La encrucijada que hoy vivimos como nación exige seriedad, reflexión y altura de miras. Con el Mercosur, con su ilusión y su freno, vuelve a replantearse nuestra vocación como país independiente. Esta cuestión que arranca desde la época misma de la Independencia no es ajena a la educación, está en su constitución.

José Pedro Varela supo interpretar el espacio geo-político-económico que vivía Uruguay, a mediados del siglo XIX, y se proyectó sobre el nuevo siglo acertando en dar un sistema de enseñanza que nos colocó en el mundo moderno. Y ¡vaya si aquel joven comerciante e intelectual no acertó en su proyección de escenario! Todo un conjunto de políticos y hombres y mujeres emprendedores dieron un impulso fantástico a este querido Uruguay.

Lo hicieron viable y posible.

Luego del impulso, vino el freno.

El freno lo constituyó el aburguesamiento de quienes sintiéndose satisfechos donde habían llegado bajaron los brazos. Nos creímos que habíamos llegado definitivamente. La «Suiza del Plata» de los campeones del mundo donde «la garra» estaba siempre a la orden.

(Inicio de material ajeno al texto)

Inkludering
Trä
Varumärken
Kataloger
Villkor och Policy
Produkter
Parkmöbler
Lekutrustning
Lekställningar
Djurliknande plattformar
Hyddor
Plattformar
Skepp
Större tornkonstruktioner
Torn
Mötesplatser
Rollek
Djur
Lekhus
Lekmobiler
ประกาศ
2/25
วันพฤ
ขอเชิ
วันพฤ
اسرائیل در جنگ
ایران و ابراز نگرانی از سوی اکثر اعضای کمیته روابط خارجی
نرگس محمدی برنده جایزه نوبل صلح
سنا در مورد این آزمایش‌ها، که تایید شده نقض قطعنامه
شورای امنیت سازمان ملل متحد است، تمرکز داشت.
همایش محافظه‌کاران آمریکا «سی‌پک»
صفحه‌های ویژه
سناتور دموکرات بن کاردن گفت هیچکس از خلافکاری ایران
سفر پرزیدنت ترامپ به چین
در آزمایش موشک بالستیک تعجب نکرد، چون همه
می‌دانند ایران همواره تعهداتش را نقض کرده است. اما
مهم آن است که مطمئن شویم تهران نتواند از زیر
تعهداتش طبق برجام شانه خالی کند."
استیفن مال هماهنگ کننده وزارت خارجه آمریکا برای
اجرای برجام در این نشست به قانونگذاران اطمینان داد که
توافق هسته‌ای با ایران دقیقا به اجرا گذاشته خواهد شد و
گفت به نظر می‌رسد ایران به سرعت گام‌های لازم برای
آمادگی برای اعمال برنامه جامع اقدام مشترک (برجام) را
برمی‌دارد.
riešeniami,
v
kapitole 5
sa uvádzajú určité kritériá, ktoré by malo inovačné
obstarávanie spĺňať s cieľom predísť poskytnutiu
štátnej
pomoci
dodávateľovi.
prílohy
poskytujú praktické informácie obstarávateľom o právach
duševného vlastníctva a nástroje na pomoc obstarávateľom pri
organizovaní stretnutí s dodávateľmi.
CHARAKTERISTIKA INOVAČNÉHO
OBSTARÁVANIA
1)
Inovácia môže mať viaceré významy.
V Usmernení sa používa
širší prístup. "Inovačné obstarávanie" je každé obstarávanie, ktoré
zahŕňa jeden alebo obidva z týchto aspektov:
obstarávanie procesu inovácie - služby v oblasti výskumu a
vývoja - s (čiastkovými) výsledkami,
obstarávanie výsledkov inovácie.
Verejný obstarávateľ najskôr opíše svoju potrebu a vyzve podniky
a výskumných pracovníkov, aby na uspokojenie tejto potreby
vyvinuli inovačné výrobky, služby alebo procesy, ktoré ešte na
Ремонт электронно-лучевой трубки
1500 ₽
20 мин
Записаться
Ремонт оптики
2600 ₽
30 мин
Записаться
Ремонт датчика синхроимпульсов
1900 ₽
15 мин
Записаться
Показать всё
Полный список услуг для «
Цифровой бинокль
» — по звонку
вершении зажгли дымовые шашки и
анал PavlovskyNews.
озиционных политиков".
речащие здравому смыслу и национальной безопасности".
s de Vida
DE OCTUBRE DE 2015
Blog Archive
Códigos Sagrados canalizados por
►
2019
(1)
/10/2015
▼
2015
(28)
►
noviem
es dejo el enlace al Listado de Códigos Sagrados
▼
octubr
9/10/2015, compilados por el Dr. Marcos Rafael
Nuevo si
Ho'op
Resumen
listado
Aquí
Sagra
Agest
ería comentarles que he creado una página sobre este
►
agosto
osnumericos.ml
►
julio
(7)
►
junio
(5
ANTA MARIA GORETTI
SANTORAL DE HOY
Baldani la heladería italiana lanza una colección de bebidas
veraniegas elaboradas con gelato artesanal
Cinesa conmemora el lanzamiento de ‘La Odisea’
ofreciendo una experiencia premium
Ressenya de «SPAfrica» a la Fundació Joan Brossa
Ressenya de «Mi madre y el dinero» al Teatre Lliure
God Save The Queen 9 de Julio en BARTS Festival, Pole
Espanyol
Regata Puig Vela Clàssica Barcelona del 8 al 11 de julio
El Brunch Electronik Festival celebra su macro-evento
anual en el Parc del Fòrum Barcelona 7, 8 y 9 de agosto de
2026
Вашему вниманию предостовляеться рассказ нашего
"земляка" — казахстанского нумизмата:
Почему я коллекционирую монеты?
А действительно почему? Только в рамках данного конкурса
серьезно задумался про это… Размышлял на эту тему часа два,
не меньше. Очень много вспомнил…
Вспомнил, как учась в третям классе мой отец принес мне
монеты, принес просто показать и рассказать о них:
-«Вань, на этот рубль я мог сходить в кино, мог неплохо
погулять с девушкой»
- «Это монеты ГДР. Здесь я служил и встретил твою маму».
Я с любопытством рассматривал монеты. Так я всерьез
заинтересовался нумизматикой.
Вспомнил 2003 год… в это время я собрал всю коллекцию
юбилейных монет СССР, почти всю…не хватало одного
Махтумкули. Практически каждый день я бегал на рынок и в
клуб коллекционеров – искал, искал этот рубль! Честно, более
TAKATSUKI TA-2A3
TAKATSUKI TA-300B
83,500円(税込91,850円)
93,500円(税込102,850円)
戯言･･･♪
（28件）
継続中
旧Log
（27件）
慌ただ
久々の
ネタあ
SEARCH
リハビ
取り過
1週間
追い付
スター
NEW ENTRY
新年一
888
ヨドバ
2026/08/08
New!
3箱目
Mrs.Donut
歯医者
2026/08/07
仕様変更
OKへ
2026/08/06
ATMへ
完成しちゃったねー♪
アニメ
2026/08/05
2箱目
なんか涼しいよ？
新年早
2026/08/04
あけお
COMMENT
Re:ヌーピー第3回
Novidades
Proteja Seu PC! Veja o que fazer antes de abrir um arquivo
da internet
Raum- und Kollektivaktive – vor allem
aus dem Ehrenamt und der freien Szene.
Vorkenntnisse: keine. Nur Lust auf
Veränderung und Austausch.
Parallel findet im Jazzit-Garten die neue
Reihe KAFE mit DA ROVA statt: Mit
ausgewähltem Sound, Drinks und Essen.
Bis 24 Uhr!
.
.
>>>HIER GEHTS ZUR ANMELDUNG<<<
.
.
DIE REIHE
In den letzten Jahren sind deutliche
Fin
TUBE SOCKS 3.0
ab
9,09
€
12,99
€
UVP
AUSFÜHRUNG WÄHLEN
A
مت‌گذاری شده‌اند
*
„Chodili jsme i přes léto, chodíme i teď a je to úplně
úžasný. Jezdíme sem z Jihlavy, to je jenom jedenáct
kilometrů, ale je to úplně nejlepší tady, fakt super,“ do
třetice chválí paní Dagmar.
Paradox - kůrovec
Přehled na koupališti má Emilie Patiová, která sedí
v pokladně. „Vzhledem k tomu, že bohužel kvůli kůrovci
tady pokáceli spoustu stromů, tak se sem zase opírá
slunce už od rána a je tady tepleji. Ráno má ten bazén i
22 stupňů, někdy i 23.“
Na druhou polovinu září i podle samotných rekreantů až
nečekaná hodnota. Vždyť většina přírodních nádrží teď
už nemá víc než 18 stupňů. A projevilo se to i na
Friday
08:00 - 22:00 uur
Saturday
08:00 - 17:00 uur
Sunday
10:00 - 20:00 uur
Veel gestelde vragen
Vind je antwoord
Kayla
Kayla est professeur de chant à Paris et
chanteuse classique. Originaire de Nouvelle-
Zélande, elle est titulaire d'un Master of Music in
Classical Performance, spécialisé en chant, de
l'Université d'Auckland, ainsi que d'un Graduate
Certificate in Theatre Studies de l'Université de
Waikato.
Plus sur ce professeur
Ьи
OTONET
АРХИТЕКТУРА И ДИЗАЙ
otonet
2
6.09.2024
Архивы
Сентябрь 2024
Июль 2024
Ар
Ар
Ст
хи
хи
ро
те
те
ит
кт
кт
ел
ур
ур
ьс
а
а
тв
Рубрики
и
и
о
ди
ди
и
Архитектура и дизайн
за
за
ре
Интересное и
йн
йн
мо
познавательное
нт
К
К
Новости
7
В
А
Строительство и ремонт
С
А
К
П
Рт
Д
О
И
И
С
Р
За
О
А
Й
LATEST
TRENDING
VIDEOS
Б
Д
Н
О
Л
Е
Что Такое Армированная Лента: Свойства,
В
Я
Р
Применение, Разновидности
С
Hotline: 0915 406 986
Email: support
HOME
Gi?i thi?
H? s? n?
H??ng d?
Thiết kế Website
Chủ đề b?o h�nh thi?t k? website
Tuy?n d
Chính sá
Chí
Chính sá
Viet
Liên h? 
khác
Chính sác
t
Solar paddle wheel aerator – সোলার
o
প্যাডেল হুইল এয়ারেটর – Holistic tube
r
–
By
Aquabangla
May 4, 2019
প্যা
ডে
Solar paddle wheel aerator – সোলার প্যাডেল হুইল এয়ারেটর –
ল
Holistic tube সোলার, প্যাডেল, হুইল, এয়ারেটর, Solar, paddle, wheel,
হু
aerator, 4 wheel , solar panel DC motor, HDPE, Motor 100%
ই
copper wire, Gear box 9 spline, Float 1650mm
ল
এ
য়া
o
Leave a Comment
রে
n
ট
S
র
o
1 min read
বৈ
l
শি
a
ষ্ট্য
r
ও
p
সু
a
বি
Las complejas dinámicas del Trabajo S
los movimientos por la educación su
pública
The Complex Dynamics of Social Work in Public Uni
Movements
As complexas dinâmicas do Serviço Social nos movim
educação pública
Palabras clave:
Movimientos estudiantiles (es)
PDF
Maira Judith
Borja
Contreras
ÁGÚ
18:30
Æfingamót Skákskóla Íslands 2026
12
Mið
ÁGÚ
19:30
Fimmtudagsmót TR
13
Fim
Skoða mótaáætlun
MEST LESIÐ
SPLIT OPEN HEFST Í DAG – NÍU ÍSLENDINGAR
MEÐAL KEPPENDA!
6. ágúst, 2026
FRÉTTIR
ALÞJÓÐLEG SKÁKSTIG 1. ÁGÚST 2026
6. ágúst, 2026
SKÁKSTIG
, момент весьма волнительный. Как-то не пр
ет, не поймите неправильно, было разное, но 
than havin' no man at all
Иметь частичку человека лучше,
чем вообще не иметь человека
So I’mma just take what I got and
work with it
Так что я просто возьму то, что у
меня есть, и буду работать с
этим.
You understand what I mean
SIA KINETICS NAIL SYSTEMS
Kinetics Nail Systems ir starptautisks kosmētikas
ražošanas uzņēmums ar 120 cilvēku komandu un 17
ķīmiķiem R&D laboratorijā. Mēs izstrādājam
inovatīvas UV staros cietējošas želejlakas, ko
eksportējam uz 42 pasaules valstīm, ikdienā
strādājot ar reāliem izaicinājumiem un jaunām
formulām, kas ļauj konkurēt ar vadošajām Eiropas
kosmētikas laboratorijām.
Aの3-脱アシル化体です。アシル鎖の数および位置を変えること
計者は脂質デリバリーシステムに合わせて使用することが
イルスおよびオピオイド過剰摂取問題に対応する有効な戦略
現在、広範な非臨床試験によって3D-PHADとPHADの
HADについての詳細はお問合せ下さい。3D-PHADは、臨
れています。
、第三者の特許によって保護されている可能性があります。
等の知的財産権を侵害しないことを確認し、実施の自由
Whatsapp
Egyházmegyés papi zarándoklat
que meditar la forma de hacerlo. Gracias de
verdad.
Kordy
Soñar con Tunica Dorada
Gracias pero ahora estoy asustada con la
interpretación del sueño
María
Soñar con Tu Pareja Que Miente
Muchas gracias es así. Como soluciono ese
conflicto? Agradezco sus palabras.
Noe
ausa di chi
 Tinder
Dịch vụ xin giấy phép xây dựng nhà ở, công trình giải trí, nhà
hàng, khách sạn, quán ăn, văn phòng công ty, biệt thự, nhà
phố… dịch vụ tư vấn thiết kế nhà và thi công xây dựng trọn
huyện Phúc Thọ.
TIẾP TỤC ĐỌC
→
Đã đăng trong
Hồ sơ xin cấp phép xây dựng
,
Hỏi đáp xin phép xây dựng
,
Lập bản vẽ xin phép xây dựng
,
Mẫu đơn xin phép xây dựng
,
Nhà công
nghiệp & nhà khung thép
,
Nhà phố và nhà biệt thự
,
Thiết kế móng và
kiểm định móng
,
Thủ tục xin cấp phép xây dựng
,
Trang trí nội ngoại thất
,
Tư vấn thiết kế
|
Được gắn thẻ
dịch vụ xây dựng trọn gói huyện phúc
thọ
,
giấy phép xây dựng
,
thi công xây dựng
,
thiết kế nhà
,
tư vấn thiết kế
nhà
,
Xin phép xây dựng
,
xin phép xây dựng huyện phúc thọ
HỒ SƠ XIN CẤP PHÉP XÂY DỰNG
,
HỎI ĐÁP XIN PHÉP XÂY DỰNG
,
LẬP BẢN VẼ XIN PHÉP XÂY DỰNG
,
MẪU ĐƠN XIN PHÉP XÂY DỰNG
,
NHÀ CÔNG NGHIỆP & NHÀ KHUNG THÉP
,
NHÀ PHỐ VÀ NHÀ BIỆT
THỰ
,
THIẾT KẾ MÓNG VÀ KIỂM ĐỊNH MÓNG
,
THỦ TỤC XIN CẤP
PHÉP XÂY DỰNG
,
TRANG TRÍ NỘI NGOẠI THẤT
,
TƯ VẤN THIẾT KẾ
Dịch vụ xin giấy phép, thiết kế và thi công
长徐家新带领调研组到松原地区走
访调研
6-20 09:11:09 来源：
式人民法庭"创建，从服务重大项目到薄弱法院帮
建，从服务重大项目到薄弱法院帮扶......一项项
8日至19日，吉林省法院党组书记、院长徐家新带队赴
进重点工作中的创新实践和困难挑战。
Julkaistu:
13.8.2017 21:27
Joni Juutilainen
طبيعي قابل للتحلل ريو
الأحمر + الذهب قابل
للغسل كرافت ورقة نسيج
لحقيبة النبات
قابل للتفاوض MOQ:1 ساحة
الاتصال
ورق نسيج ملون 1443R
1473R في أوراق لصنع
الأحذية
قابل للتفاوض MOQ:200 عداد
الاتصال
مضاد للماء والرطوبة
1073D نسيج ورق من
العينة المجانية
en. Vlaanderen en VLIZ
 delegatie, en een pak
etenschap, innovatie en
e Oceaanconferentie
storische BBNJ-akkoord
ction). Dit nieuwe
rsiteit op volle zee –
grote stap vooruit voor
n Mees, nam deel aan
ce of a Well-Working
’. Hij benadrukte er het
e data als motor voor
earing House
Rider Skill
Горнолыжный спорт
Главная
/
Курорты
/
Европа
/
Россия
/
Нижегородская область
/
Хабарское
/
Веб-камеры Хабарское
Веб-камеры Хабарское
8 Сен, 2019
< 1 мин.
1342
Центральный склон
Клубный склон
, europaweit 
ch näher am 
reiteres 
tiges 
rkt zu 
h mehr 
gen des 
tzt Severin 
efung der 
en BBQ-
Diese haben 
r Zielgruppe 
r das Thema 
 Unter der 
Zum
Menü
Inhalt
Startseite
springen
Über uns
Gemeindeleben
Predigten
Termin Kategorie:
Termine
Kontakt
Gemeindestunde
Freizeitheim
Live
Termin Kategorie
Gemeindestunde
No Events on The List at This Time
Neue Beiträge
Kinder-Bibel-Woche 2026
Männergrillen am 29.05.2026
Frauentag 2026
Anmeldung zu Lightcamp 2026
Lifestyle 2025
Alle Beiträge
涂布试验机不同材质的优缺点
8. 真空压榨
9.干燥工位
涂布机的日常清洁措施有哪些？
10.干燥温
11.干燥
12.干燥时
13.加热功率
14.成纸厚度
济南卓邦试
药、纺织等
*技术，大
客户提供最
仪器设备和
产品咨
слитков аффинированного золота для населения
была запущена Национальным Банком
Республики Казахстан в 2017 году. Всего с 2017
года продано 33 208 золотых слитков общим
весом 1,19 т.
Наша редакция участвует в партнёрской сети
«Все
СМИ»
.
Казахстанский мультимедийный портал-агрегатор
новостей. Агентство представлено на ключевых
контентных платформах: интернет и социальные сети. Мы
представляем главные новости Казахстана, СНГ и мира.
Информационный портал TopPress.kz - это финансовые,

El nuevo modelo fue el Estado de bienestar, quedamos inmovilizados por el Estado Benefactor. Las aspiraciones dejaron de ser nacionales y se trocaron en individuales y corporativas. El país del «pa` qué más» nos hizo entrar en una siesta prolongada después de un almuerzo suculento. Terminaron los proyectos comunes y los esfuerzos estimulantes. El positivismo y el liberalismo triunfantes terminaron por crear un Uruguay plácido pero sin futuro. Expulsor y no receptor. El sistema educativo, a mediados del siglo XX, entró en una espiral de caída al faltarle los motivos para repensarse fuera de los intereses individuales y sectoriales. Faltó estímulo para estudiar y sacrificio para innovar (salvo respetables excepciones). Nos faltó modelo de país consensuado.

La dictadura nos despertó a rechazar lo que no queríamos. Hoy «el conflicto» de Botnia y el esquive de los vecinos grandes nos hacen repensar. ¿Quiénes somos? ¿Adónde queremos ir?

Educar es proyectarse al futuro. Para «educarnos» tenemos que concertar adónde queremos ir y cómo llegar. Mientras tanto perdemos el tiempo y la vida.

Sin duda avanzamos mucho en los últimos años en varios aspectos: derechos humanos, economía, salud, retroceso de la pobreza. Sin embargo seguimos estancados en lo medular: la educación de nuestros niños y jóvenes.

Esto es gravísimo. El buen final de la crónica es que acertemos a integrar nuestros horizontes.